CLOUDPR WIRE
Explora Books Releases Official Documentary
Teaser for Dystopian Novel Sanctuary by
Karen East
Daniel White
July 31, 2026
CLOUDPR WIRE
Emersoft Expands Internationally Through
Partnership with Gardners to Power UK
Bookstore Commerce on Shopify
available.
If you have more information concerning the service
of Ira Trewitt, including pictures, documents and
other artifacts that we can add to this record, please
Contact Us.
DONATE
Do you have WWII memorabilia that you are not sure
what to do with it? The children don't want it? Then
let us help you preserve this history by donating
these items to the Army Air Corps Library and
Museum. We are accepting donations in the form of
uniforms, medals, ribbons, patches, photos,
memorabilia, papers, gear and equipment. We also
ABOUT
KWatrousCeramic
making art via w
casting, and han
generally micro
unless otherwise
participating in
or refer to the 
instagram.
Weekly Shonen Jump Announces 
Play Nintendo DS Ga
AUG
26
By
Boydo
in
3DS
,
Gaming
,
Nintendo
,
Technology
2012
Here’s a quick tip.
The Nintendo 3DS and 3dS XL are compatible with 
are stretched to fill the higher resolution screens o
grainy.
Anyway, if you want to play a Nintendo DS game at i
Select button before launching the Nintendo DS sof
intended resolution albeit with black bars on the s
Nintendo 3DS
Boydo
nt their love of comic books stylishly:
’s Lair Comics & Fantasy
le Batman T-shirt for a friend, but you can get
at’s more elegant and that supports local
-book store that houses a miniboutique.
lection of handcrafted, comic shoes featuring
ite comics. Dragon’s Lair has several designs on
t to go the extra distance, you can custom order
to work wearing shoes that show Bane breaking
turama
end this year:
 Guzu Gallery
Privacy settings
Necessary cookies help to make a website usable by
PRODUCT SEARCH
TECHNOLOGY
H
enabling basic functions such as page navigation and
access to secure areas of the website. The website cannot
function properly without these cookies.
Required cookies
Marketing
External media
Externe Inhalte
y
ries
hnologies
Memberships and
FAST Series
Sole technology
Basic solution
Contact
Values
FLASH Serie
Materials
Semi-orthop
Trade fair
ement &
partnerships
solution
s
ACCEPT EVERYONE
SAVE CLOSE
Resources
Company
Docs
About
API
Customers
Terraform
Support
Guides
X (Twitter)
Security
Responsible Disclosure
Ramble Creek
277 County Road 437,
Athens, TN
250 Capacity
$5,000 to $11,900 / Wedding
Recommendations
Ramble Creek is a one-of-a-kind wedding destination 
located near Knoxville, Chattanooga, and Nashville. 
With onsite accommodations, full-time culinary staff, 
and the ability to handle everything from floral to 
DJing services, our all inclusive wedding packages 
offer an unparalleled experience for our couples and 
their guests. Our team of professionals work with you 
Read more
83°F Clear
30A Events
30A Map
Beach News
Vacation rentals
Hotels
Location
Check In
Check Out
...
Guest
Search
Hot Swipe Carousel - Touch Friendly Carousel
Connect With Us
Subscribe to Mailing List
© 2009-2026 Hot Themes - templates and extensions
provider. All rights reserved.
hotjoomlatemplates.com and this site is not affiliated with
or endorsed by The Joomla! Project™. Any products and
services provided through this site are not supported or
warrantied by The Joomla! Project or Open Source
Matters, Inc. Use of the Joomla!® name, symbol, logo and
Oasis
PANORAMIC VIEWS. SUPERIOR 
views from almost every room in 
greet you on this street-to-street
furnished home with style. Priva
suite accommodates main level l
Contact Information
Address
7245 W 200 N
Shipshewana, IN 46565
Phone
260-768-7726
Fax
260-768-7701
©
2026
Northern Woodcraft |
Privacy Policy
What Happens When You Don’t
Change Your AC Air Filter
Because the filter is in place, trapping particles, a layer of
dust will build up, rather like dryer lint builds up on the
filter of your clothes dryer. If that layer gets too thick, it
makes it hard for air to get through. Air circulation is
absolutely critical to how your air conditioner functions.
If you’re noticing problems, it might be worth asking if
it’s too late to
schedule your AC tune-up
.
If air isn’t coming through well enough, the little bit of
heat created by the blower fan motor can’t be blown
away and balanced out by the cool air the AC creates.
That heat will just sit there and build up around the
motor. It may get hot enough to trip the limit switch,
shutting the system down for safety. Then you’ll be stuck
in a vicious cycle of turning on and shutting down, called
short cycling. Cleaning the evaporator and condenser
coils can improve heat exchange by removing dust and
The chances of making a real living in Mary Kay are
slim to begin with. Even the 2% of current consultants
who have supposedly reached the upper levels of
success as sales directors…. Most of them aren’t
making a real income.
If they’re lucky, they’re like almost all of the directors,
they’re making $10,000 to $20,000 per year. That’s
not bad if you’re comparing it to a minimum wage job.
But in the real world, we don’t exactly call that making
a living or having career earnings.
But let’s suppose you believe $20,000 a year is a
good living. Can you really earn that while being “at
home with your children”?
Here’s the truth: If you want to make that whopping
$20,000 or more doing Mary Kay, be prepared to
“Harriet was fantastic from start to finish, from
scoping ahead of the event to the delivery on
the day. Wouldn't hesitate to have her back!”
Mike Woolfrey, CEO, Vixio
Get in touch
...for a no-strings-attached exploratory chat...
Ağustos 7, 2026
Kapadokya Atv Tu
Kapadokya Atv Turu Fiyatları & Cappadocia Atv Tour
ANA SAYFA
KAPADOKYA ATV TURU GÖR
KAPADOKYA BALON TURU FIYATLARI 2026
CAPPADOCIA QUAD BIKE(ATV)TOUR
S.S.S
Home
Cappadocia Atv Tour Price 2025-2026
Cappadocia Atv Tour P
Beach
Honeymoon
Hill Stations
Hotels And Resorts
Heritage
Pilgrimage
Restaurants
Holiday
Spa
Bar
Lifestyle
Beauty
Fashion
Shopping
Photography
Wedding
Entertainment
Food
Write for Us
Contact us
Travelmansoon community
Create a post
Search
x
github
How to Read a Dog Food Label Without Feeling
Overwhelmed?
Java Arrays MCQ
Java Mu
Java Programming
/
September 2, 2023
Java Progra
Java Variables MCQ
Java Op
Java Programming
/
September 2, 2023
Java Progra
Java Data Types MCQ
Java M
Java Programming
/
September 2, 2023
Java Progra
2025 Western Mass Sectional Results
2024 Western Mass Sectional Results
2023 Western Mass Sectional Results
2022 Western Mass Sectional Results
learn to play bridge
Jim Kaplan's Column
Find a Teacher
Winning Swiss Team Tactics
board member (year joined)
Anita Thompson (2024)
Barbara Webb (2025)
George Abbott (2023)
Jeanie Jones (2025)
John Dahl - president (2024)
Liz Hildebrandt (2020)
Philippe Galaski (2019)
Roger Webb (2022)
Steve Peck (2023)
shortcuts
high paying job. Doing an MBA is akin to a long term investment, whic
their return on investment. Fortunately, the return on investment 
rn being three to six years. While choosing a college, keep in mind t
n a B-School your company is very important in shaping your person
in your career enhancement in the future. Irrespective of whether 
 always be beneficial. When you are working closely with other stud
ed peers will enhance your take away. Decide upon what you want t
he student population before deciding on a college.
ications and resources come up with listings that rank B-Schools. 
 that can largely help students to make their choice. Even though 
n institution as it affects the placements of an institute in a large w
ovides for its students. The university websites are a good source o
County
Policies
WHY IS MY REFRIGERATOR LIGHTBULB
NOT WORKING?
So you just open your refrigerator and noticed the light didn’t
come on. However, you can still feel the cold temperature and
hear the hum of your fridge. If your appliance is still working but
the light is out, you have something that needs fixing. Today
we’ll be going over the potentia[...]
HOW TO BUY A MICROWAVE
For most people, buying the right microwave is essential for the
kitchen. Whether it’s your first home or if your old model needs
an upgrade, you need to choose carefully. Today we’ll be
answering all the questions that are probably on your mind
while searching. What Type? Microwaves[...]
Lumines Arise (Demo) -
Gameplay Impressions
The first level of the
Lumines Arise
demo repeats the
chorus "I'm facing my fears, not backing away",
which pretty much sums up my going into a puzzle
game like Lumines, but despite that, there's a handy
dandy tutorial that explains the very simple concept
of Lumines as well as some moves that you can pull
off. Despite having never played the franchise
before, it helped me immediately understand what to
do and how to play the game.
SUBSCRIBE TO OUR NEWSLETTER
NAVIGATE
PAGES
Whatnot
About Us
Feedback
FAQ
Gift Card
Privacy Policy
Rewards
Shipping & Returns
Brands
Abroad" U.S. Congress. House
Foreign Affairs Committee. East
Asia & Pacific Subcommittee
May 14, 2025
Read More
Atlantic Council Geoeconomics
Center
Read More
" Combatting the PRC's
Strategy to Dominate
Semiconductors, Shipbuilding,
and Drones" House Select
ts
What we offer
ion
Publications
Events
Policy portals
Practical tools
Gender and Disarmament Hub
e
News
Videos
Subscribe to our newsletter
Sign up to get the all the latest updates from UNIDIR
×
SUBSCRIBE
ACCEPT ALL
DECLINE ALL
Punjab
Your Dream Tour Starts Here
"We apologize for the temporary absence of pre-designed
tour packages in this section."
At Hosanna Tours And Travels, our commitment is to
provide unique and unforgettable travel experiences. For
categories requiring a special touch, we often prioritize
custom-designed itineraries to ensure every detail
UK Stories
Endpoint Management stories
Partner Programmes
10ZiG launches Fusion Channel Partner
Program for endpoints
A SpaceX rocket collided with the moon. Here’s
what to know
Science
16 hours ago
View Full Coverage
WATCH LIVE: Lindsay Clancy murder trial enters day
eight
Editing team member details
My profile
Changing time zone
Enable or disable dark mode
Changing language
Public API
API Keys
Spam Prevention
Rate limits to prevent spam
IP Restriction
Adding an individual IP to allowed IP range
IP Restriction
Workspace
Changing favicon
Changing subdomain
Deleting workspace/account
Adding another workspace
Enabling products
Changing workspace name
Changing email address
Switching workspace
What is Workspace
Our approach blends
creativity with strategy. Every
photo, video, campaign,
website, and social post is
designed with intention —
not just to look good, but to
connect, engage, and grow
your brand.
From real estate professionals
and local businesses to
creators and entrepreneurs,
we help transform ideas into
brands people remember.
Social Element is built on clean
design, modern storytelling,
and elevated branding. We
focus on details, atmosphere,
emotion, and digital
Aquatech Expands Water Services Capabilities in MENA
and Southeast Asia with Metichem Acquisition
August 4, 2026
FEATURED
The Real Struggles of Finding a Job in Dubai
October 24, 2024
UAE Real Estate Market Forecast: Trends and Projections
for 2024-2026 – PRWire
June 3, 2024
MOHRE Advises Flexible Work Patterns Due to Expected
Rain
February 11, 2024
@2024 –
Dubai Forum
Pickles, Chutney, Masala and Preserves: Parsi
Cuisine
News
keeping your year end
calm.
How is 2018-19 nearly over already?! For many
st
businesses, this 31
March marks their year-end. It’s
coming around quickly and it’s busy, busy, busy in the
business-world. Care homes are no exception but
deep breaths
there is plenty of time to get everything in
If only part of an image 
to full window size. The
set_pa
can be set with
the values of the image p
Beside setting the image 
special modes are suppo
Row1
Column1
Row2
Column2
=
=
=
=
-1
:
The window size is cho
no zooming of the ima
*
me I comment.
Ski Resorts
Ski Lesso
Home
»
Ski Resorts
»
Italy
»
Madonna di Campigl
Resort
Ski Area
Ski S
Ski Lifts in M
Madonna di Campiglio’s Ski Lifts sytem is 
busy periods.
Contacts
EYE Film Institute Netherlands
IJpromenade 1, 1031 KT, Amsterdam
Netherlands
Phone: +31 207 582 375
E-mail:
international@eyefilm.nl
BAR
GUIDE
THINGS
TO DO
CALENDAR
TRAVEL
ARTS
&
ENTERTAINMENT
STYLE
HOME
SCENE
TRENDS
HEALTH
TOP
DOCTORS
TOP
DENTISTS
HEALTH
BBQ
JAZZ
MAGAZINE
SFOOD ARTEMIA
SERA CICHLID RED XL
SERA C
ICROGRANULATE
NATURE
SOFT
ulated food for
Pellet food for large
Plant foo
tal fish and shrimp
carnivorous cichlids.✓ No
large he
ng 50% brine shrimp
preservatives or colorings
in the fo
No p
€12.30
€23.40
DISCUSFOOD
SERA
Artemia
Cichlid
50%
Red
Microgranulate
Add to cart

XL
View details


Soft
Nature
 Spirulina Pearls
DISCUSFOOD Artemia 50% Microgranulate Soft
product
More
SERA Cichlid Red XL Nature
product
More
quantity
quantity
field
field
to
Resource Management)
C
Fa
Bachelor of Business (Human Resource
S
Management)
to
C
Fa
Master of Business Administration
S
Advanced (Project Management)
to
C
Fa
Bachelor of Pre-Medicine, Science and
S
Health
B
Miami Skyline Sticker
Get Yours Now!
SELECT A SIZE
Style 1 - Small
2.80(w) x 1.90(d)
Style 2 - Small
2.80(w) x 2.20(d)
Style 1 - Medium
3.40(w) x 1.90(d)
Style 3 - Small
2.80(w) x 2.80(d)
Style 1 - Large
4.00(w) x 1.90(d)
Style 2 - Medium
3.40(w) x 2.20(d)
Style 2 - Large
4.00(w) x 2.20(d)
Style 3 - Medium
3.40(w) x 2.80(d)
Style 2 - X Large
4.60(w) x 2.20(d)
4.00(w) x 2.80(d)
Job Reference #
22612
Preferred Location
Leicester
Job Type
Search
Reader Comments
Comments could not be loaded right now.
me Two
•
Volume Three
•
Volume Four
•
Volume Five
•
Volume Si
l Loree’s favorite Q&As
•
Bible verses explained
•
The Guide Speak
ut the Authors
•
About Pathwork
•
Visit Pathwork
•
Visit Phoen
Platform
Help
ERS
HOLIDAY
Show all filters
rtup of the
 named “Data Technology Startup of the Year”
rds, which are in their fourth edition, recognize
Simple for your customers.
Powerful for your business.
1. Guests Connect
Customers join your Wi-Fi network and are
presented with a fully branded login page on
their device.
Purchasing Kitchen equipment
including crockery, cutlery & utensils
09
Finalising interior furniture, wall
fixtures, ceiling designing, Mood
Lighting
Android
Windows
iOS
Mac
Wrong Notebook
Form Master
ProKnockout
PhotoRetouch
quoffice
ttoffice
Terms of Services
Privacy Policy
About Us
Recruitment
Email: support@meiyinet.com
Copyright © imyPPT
* * * * * * *
> [Assignment]
Give back everything from the top of the lines down to the line containing "The Nintendo 3DS", with "donations" swapped for "contributions" and nothing else changed.

> [Answer to the exercise]
CLOUDPR WIRE
Explora Books Releases Official Documentary
Teaser for Dystopian Novel Sanctuary by
Karen East
Daniel White
July 31, 2026
CLOUDPR WIRE
Emersoft Expands Internationally Through
Partnership with Gardners to Power UK
Bookstore Commerce on Shopify
available.
If you have more information concerning the service
of Ira Trewitt, including pictures, documents and
other artifacts that we can add to this record, please
Contact Us.
DONATE
Do you have WWII memorabilia that you are not sure
what to do with it? The children don't want it? Then
let us help you preserve this history by donating
these items to the Army Air Corps Library and
Museum. We are accepting contributions in the form of
uniforms, medals, ribbons, patches, photos,
memorabilia, papers, gear and equipment. We also
ABOUT
KWatrousCeramic
making art via w
casting, and han
generally micro
unless otherwise
participating in
or refer to the 
instagram.
Weekly Shonen Jump Announces 
Play Nintendo DS Ga
AUG
26
By
Boydo
in
3DS
,
Gaming
,
Nintendo
,
Technology
2012
Here’s a quick tip.
The Nintendo 3DS and 3dS XL are compatible with 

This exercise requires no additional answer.